Władysław Frasyniuk w 20. rocznicę rozmów przy okrągłym stole wygłosił opinię, która zelektryzowała nawet innych zwolenników ówczesnego kompromisu.
Podczas stanu wojennego Frasyniuk był działaczem podziemnej „Solidarności”, parokrotnie trafiał do więzienia. W 1989 roku uczestniczył w przełomowych rozmowach części opozycji z władzami komunistycznymi. Dziś wraca do tych wydarzeń.

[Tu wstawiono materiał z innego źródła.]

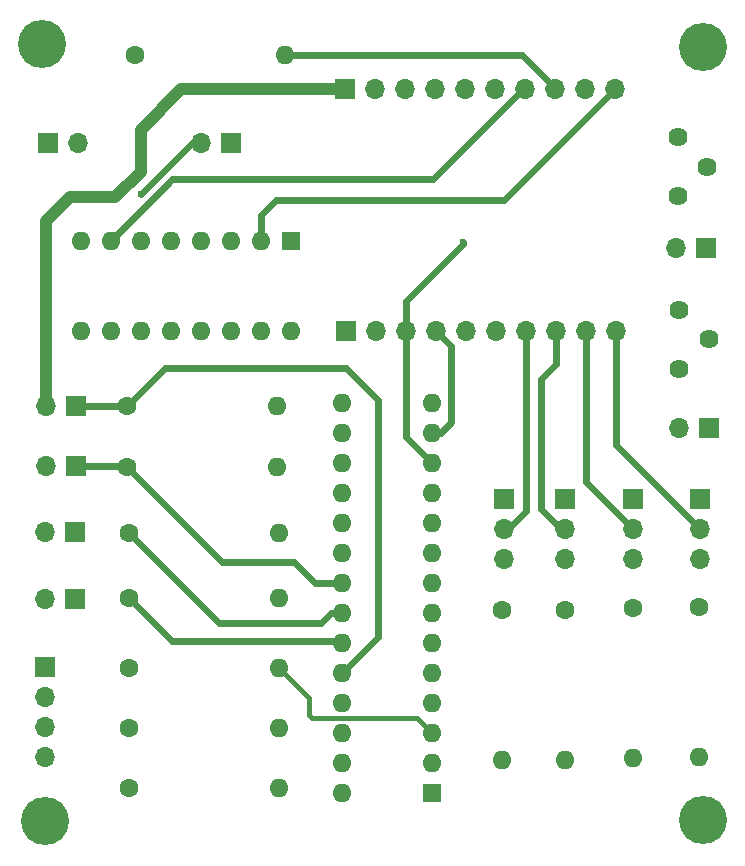
<source format=gbr>
G04 #@! TF.FileFunction,Copper,L2,Bot,Signal*
%FSLAX46Y46*%
G04 Gerber Fmt 4.6, Leading zero omitted, Abs format (unit mm)*
G04 Created by KiCad (PCBNEW 4.0.6) date Fri Jul 14 14:02:12 2017*
%MOMM*%
%LPD*%
G01*
G04 APERTURE LIST*
%ADD10C,0.100000*%
%ADD11C,4.064000*%
%ADD12R,1.700000X1.700000*%
%ADD13O,1.700000X1.700000*%
%ADD14C,1.600000*%
%ADD15O,1.600000X1.600000*%
%ADD16C,1.620000*%
%ADD17R,1.600000X1.600000*%
%ADD18C,0.600000*%
%ADD19C,1.000000*%
%ADD20C,0.600000*%
%ADD21C,0.400000*%
G04 APERTURE END LIST*
D10*
D11*
X16510000Y-82042000D03*
X72263000Y-16510000D03*
X16256000Y-16256000D03*
D12*
X16764000Y-24638000D03*
D13*
X19304000Y-24638000D03*
D12*
X16510000Y-68961000D03*
D13*
X16510000Y-71501000D03*
X16510000Y-74041000D03*
X16510000Y-76581000D03*
D12*
X41910000Y-20066000D03*
D13*
X44450000Y-20066000D03*
X46990000Y-20066000D03*
X49530000Y-20066000D03*
X52070000Y-20066000D03*
X54610000Y-20066000D03*
X57150000Y-20066000D03*
X59690000Y-20066000D03*
X62230000Y-20066000D03*
X64770000Y-20066000D03*
D12*
X42037000Y-40513000D03*
D13*
X44577000Y-40513000D03*
X47117000Y-40513000D03*
X49657000Y-40513000D03*
X52197000Y-40513000D03*
X54737000Y-40513000D03*
X57277000Y-40513000D03*
X59817000Y-40513000D03*
X62357000Y-40513000D03*
X64897000Y-40513000D03*
D12*
X32258000Y-24638000D03*
D13*
X29718000Y-24638000D03*
D12*
X72517000Y-33528000D03*
D13*
X69977000Y-33528000D03*
D12*
X72771000Y-48768000D03*
D13*
X70231000Y-48768000D03*
D14*
X55245000Y-64135000D03*
D15*
X55245000Y-76835000D03*
D14*
X60579000Y-64135000D03*
D15*
X60579000Y-76835000D03*
D14*
X66294000Y-64008000D03*
D15*
X66294000Y-76708000D03*
D14*
X71882000Y-63881000D03*
D15*
X71882000Y-76581000D03*
D14*
X24130000Y-17145000D03*
D15*
X36830000Y-17145000D03*
D14*
X23622000Y-74168000D03*
D15*
X36322000Y-74168000D03*
D14*
X23622000Y-79248000D03*
D15*
X36322000Y-79248000D03*
D14*
X23622000Y-69088000D03*
D15*
X36322000Y-69088000D03*
D16*
X70104000Y-29130000D03*
X72604000Y-26630000D03*
X70104000Y-24130000D03*
X70231000Y-43735000D03*
X72731000Y-41235000D03*
X70231000Y-38735000D03*
D12*
X55372000Y-54737000D03*
D13*
X55372000Y-57277000D03*
X55372000Y-59817000D03*
D12*
X60579000Y-54737000D03*
D13*
X60579000Y-57277000D03*
X60579000Y-59817000D03*
D12*
X66294000Y-54737000D03*
D13*
X66294000Y-57277000D03*
X66294000Y-59817000D03*
D12*
X72009000Y-54737000D03*
D13*
X72009000Y-57277000D03*
X72009000Y-59817000D03*
D12*
X19177000Y-51943000D03*
D13*
X16637000Y-51943000D03*
D12*
X19050000Y-57531000D03*
D13*
X16510000Y-57531000D03*
D12*
X19050000Y-63246000D03*
D13*
X16510000Y-63246000D03*
D12*
X19177000Y-46863000D03*
D13*
X16637000Y-46863000D03*
D17*
X37338000Y-32893000D03*
D15*
X19558000Y-40513000D03*
X34798000Y-32893000D03*
X22098000Y-40513000D03*
X32258000Y-32893000D03*
X24638000Y-40513000D03*
X29718000Y-32893000D03*
X27178000Y-40513000D03*
X27178000Y-32893000D03*
X29718000Y-40513000D03*
X24638000Y-32893000D03*
X32258000Y-40513000D03*
X22098000Y-32893000D03*
X34798000Y-40513000D03*
X19558000Y-32893000D03*
X37338000Y-40513000D03*
D17*
X49276000Y-79629000D03*
D15*
X41656000Y-46609000D03*
X49276000Y-77089000D03*
X41656000Y-49149000D03*
X49276000Y-74549000D03*
X41656000Y-51689000D03*
X49276000Y-72009000D03*
X41656000Y-54229000D03*
X49276000Y-69469000D03*
X41656000Y-56769000D03*
X49276000Y-66929000D03*
X41656000Y-59309000D03*
X49276000Y-64389000D03*
X41656000Y-61849000D03*
X49276000Y-61849000D03*
X41656000Y-64389000D03*
X49276000Y-59309000D03*
X41656000Y-66929000D03*
X49276000Y-56769000D03*
X41656000Y-69469000D03*
X49276000Y-54229000D03*
X41656000Y-72009000D03*
X49276000Y-51689000D03*
X41656000Y-74549000D03*
X49276000Y-49149000D03*
X41656000Y-77089000D03*
X49276000Y-46609000D03*
X41656000Y-79629000D03*
D14*
X23495000Y-52070000D03*
D15*
X36195000Y-52070000D03*
D14*
X23622000Y-57658000D03*
D15*
X36322000Y-57658000D03*
D14*
X23622000Y-63119000D03*
D15*
X36322000Y-63119000D03*
D14*
X23495000Y-46863000D03*
D15*
X36195000Y-46863000D03*
D11*
X72263000Y-81915000D03*
D18*
X51943000Y-33020000D03*
X24638000Y-28956000D03*
D19*
X41910000Y-20066000D02*
X28067000Y-20066000D01*
X16637000Y-31242000D02*
X16637000Y-46863000D01*
X18669000Y-29210000D02*
X16637000Y-31242000D01*
X22479000Y-29210000D02*
X18669000Y-29210000D01*
X24638000Y-27051000D02*
X22479000Y-29210000D01*
X24638000Y-23495000D02*
X24638000Y-27051000D01*
X28067000Y-20066000D02*
X24638000Y-23495000D01*
D20*
X49276000Y-49149000D02*
X50038000Y-49149000D01*
X50038000Y-49149000D02*
X50927000Y-48260000D01*
X50927000Y-48260000D02*
X50927000Y-41783000D01*
X50927000Y-41783000D02*
X49657000Y-40513000D01*
X47117000Y-40513000D02*
X47117000Y-37973000D01*
X51943000Y-33147000D02*
X51943000Y-33020000D01*
X47117000Y-37973000D02*
X51943000Y-33147000D01*
X47117000Y-40513000D02*
X47117000Y-49530000D01*
X47117000Y-49530000D02*
X49276000Y-51689000D01*
X22098000Y-32893000D02*
X27305000Y-27686000D01*
X49403000Y-27686000D02*
X57023000Y-20066000D01*
X27305000Y-27686000D02*
X49403000Y-27686000D01*
X57023000Y-20066000D02*
X57150000Y-20066000D01*
X59690000Y-20066000D02*
X59690000Y-19939000D01*
X59690000Y-19939000D02*
X56896000Y-17145000D01*
X56896000Y-17145000D02*
X36830000Y-17145000D01*
X34798000Y-32893000D02*
X34798000Y-30734000D01*
X55372000Y-29464000D02*
X64770000Y-20066000D01*
X36068000Y-29464000D02*
X55372000Y-29464000D01*
X34798000Y-30734000D02*
X36068000Y-29464000D01*
X55372000Y-57277000D02*
X55753000Y-57277000D01*
X55753000Y-57277000D02*
X57277000Y-55753000D01*
X57277000Y-55753000D02*
X57277000Y-40513000D01*
X59817000Y-40513000D02*
X59817000Y-43307000D01*
X58547000Y-55626000D02*
X60198000Y-57277000D01*
X58547000Y-44577000D02*
X58547000Y-55626000D01*
X59817000Y-43307000D02*
X58547000Y-44577000D01*
X60198000Y-57277000D02*
X60579000Y-57277000D01*
X62357000Y-40513000D02*
X62357000Y-53340000D01*
X62357000Y-53340000D02*
X66294000Y-57277000D01*
X64897000Y-40513000D02*
X64897000Y-50165000D01*
X64897000Y-50165000D02*
X72009000Y-57277000D01*
X24638000Y-28956000D02*
X28956000Y-24638000D01*
X28956000Y-24638000D02*
X29718000Y-24638000D01*
D21*
X36322000Y-69088000D02*
X38862000Y-71628000D01*
X48006000Y-73279000D02*
X49276000Y-74549000D01*
X39116000Y-73279000D02*
X48006000Y-73279000D01*
X38862000Y-73025000D02*
X39116000Y-73279000D01*
X38862000Y-71628000D02*
X38862000Y-73025000D01*
D20*
X41656000Y-61849000D02*
X39370000Y-61849000D01*
X31496000Y-60071000D02*
X23368000Y-51943000D01*
X37592000Y-60071000D02*
X31496000Y-60071000D01*
X39370000Y-61849000D02*
X37592000Y-60071000D01*
X23368000Y-51943000D02*
X19177000Y-51943000D01*
X23622000Y-57658000D02*
X31242000Y-65278000D01*
X40767000Y-64389000D02*
X41656000Y-64389000D01*
X39878000Y-65278000D02*
X40767000Y-64389000D01*
X31242000Y-65278000D02*
X39878000Y-65278000D01*
X23622000Y-63119000D02*
X27305000Y-66802000D01*
X27305000Y-66802000D02*
X41529000Y-66802000D01*
X41529000Y-66802000D02*
X41656000Y-66929000D01*
X41656000Y-69469000D02*
X44704000Y-66421000D01*
X26670000Y-43688000D02*
X23495000Y-46863000D01*
X42037000Y-43688000D02*
X26670000Y-43688000D01*
X44704000Y-46355000D02*
X42037000Y-43688000D01*
X44704000Y-66421000D02*
X44704000Y-46355000D01*
X23495000Y-46863000D02*
X19177000Y-46863000D01*
M02*

</source>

– Okrągły stół jest fenomenem polskim. Nie tylko państwa polskiego, ale całego polskiego społeczeństwa, za który podziwiają nas w całym świecie – powiedział dziś na konferencji w Sejmie, która upamiętnia 20. rocznicę porozumień – uczestnicy obrad okrągłego stołu, po uchwale polskiego parlamentu, powinni przestać się tłumaczyć i przyjąć, że już nikt o zdrowych umysłach, nie krytykuje okrągłego stołu – dodał.
Władysław Frasyniuk uczestniczył we wszystkich inicjatywach politycznych, które wywodziły się od powstałej w 1991 roku Unii Demokratycznej. W czerwcu 2006 roku przekazał Januszowi Onyszkiewiczowi swoje przewodnictwo w Partii Demokratycznej. Mimo opozycyjnej przeszłości, Władysław Frasyniuk nigdy nie skrytykował późniejszej współpracy Demokratów z postkomunistami. Jak pokazuje jego dzisiejsza wypowiedź, stosunek dawnego bojownika opozycji do komunistycznego reżimu jest coraz bardziej pobłażliwy.
– We Wrocławiu jest duże rondo Reagana i malutka ulica Kuronia. Te proporcje powinny być odwrotne. Pomniki powinniśmy więc stawiać Wałęsie i Jaruzelskiemu. Powiem to mocno. A nie Reaganowi – mówił dziś w Sejmie Władysław Frasyniuk -generał Jaruzelski, to trzeba mu przyznać tutaj, w jego obecności, jest człowiekiem, który ma olbrzymie zasługi.Pogodził się z decyzją społeczeństwa i w ten pokojowy sposób uruchomił tak naprawdę mechanizm budowania państwa demokratycznego i państwa obywatelskiego – podkreślił.
Do propozycji wyniesienia Jaruzelskiego na pomniki sceptycznie odnoszą się inni weterani walki z reżimem – Stawianie pomników Jaruzelskiemu to gruba przesada. Przecież komuniści zdecydowali się oddać władze, bo byli słabi – zwraca uwagę Stefan Niesiołowski. Podobnie wypowiedział się Bogdan Borusewicz – Absolutnie się nie zgadzam z wypowiedzią Frasyniuka. Mam diametralnie inne zdanie w tej sprawie.
Porozumienie przy okrągłym stole dobrze ocenia Adam Michnik, dziś redaktor naczelny „Gazety Wyborczej”.
– Ktoś kiedyś powiedział, że to było zwycięstwo pozytywizmu. Nie zgadzam się z tym. To była najbardziej romantyczna operacja polityczna w polskiej historii XX wieku – zwrócił uwagę na konferencji w Sejmie. Dodał również, że – generał Czesław Kiszczak przy okrągłym stole konsekwentnie dążył do sukcesui kompromisu. Niech to będzie głośno powiedziane dzisiaj, kiedy ten człowiek jest lżony, obrażany i oskarżony.
Pomysł stawiania pomników generała Jaruzelskiego spotkał się z miażdżącą krytyką internautów – w internetowej sondzie „Dziennika” 69% wypowiada się kategorycznie przeciw takiej formie upamiętniania komunistycznego dygnitarza.